PROBLEM REQUIREMENTS: Retype the lines of the records starting at the line that contains "### Development Guidelines" and ending at the end of the records, with both ends included.

━━━ RECORD EXTRACTS ━━━

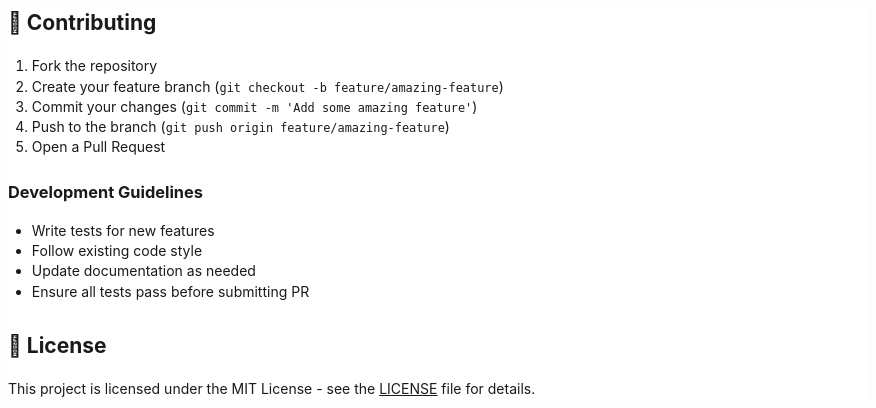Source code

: ## 🤝 Contributing

1. Fork the repository
2. Create your feature branch (`git checkout -b feature/amazing-feature`)
3. Commit your changes (`git commit -m 'Add some amazing feature'`)
4. Push to the branch (`git push origin feature/amazing-feature`)
5. Open a Pull Request

### Development Guidelines
- Write tests for new features
- Follow existing code style
- Update documentation as needed
- Ensure all tests pass before submitting PR

## 📄 License

This project is licensed under the MIT License - see the [LICENSE](LICENSE) file for details.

━━━

EXERCISE RESPONSE:
### Development Guidelines
- Write tests for new features
- Follow existing code style
- Update documentation as needed
- Ensure all tests pass before submitting PR

## 📄 License

This project is licensed under the MIT License - see the [LICENSE](LICENSE) file for details.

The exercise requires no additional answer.